-- Start --
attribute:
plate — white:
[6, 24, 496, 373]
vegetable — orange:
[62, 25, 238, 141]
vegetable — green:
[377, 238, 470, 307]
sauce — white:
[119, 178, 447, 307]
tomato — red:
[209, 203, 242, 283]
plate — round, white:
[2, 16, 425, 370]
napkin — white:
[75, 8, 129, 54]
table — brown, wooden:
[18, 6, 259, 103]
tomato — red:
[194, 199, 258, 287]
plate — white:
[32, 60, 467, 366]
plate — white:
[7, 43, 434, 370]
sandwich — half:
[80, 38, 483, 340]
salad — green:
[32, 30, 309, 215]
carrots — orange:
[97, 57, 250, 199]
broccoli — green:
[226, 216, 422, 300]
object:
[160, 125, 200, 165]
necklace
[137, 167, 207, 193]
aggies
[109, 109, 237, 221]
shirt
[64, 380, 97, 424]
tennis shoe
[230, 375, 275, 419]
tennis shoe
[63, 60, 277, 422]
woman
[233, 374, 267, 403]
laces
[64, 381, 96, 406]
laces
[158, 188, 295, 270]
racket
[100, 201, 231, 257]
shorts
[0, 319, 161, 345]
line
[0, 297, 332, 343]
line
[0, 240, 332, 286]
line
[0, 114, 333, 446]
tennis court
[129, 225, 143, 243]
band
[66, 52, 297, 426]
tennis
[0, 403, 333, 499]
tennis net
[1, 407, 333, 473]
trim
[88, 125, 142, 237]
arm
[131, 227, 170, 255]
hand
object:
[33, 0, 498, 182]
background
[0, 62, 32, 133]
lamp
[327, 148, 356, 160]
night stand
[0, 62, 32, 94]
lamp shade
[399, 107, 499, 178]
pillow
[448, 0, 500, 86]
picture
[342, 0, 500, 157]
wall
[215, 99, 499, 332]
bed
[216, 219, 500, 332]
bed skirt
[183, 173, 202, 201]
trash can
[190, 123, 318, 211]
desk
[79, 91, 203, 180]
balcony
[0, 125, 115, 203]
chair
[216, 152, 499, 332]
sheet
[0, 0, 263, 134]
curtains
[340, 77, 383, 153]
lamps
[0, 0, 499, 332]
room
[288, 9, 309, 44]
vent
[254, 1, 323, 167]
-- End --
Please rewrite the records starting at the line "[0, 125, 115, 203]" and ending at the last line, changing "332" to "333" and leaving everything else unchanged.

**Exercise response**
[0, 125, 115, 203]
chair
[216, 152, 499, 333]
sheet
[0, 0, 263, 134]
curtains
[340, 77, 383, 153]
lamps
[0, 0, 499, 333]
room
[288, 9, 309, 44]
vent
[254, 1, 323, 167]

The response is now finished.